*Given passage:*
[start]
The unhappy history of Winchester Mystery House and its builder, Sarah Winchester, heiress to the Winchester Rifle fortune.
Out of great fortune and misfortune, grew the Winchester House in San Jose, California. For all of its grandeur, there is nothing of happiness within its walls.
The story of the house cannot be separated from that of its builder, Sarah Pardee, born to a wealthy family in Connecticut, who in 1862 married William Winchester, heir to the manufacturer of the Winchester Repeating Rifle, which had enjoyed immense commercial success and amassed a huge fortune. The marriage was said to be a happy one, and a daughter--Annie--was born to the couple, but lost to marasmus, a “failure to thrive” type of illness, in 1866. It’s said that the loss of her child sunk Sarah Winchester into a depression from which she never recovered. When some years later, when her husband died of tuberculosis (in 1881), he was still a relatively young man, and this loss caused his widow to surrender completely to her melancholy. Her staggering fortune was of no comfort to her.
Stories vary on whether she sought advise from a medium--or psychic--who supposedly relayed a message from her husband that to prevent herself from being the next victim of a curse hanging over the family, she must build a house and never cease its construction.
[end]
*Dataset:*
[start]
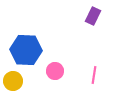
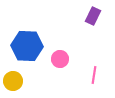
blue hexagon: moved 1 px right, 4 px up
pink circle: moved 5 px right, 12 px up
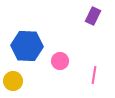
pink circle: moved 2 px down
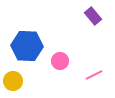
purple rectangle: rotated 66 degrees counterclockwise
pink line: rotated 54 degrees clockwise
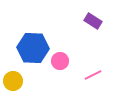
purple rectangle: moved 5 px down; rotated 18 degrees counterclockwise
blue hexagon: moved 6 px right, 2 px down
pink line: moved 1 px left
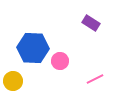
purple rectangle: moved 2 px left, 2 px down
pink line: moved 2 px right, 4 px down
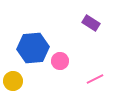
blue hexagon: rotated 8 degrees counterclockwise
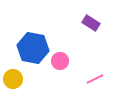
blue hexagon: rotated 16 degrees clockwise
yellow circle: moved 2 px up
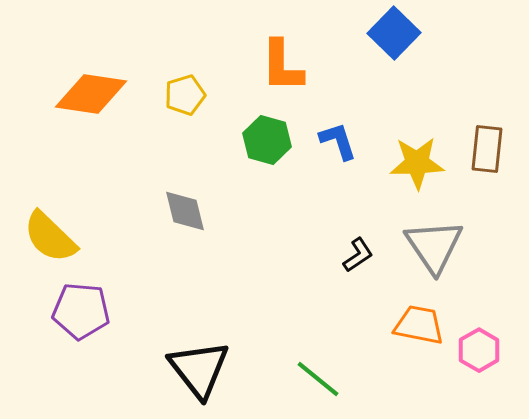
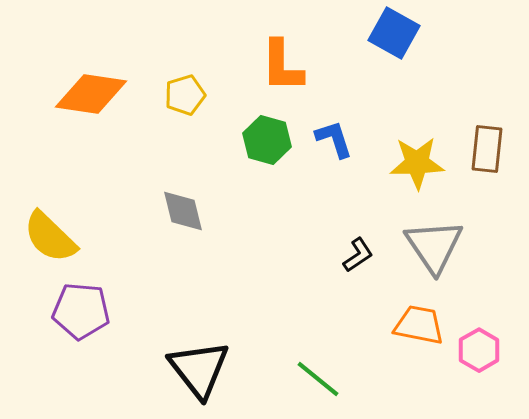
blue square: rotated 15 degrees counterclockwise
blue L-shape: moved 4 px left, 2 px up
gray diamond: moved 2 px left
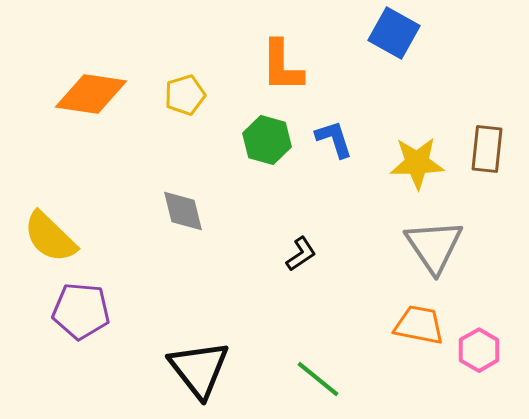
black L-shape: moved 57 px left, 1 px up
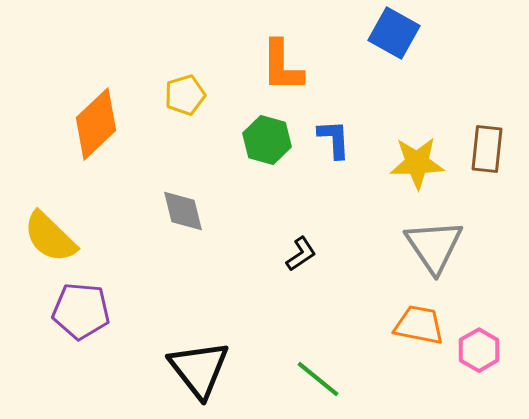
orange diamond: moved 5 px right, 30 px down; rotated 52 degrees counterclockwise
blue L-shape: rotated 15 degrees clockwise
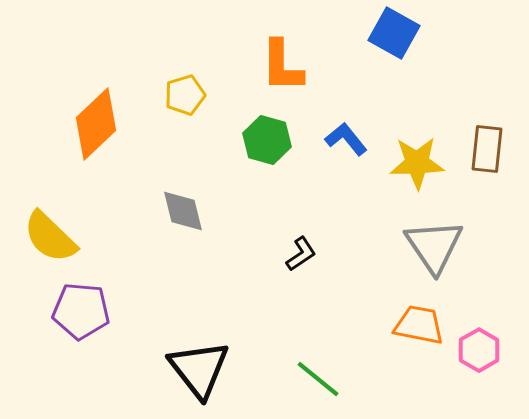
blue L-shape: moved 12 px right; rotated 36 degrees counterclockwise
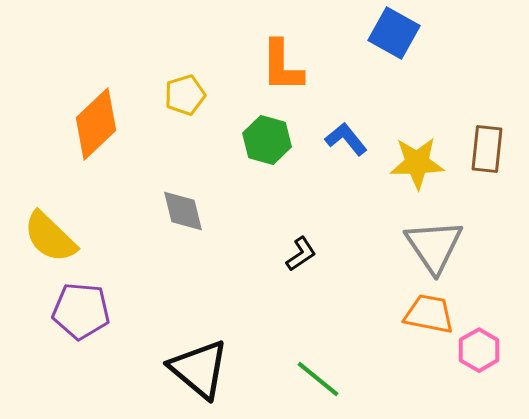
orange trapezoid: moved 10 px right, 11 px up
black triangle: rotated 12 degrees counterclockwise
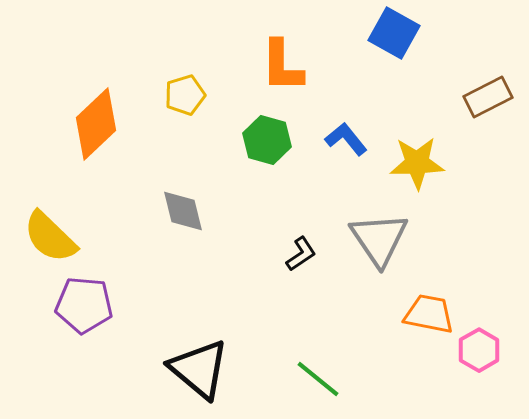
brown rectangle: moved 1 px right, 52 px up; rotated 57 degrees clockwise
gray triangle: moved 55 px left, 7 px up
purple pentagon: moved 3 px right, 6 px up
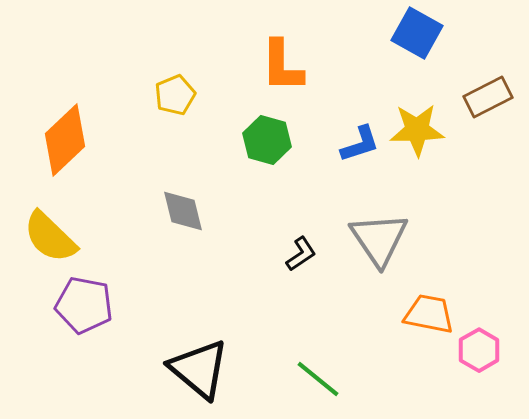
blue square: moved 23 px right
yellow pentagon: moved 10 px left; rotated 6 degrees counterclockwise
orange diamond: moved 31 px left, 16 px down
blue L-shape: moved 14 px right, 5 px down; rotated 111 degrees clockwise
yellow star: moved 33 px up
purple pentagon: rotated 6 degrees clockwise
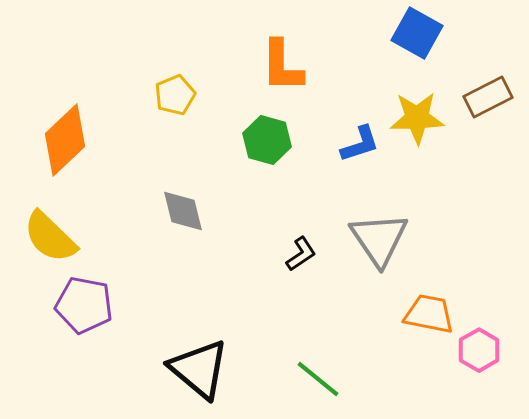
yellow star: moved 12 px up
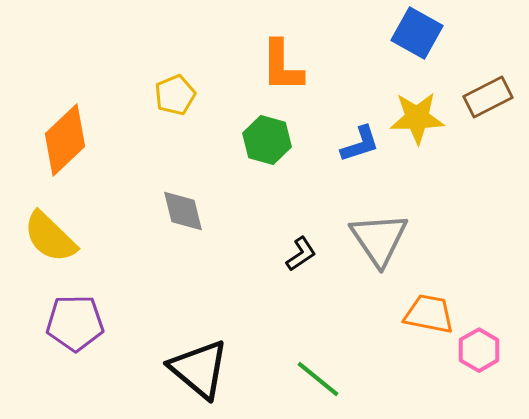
purple pentagon: moved 9 px left, 18 px down; rotated 12 degrees counterclockwise
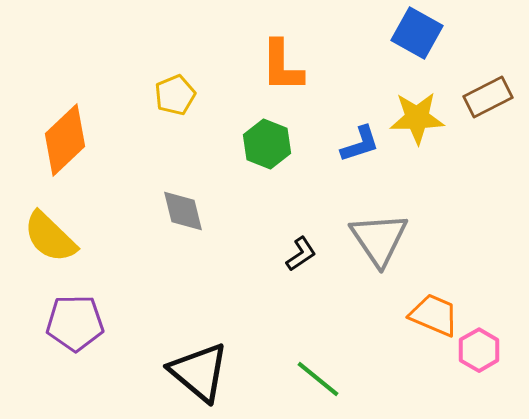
green hexagon: moved 4 px down; rotated 6 degrees clockwise
orange trapezoid: moved 5 px right, 1 px down; rotated 12 degrees clockwise
black triangle: moved 3 px down
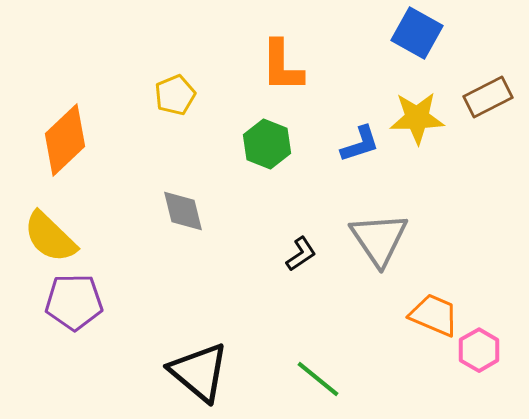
purple pentagon: moved 1 px left, 21 px up
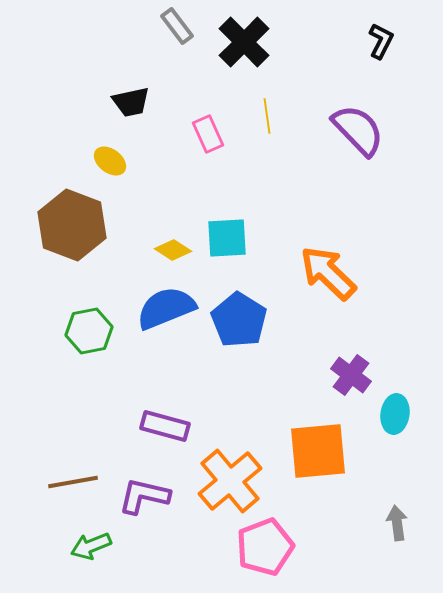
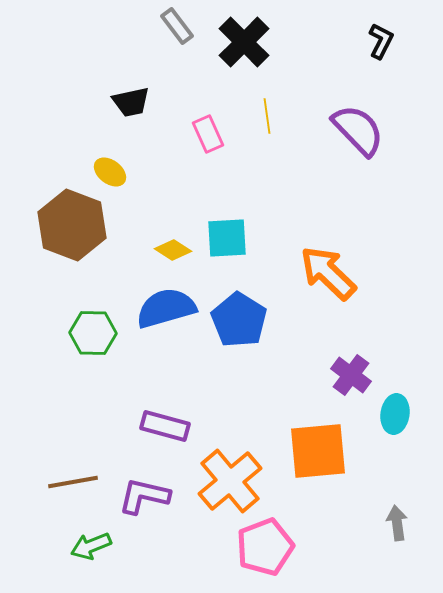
yellow ellipse: moved 11 px down
blue semicircle: rotated 6 degrees clockwise
green hexagon: moved 4 px right, 2 px down; rotated 12 degrees clockwise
[end]
*What the task asks:* From the passage on the Winchester Mystery House, list every year it mentions, each paired with the event the passage ties to it.

*Solution to the exercise:*
- 1862: Sarah Pardee married William Winchester.
- 1866: their daughter Annie was lost to marasmus.
- 1881: William Winchester died of tuberculosis.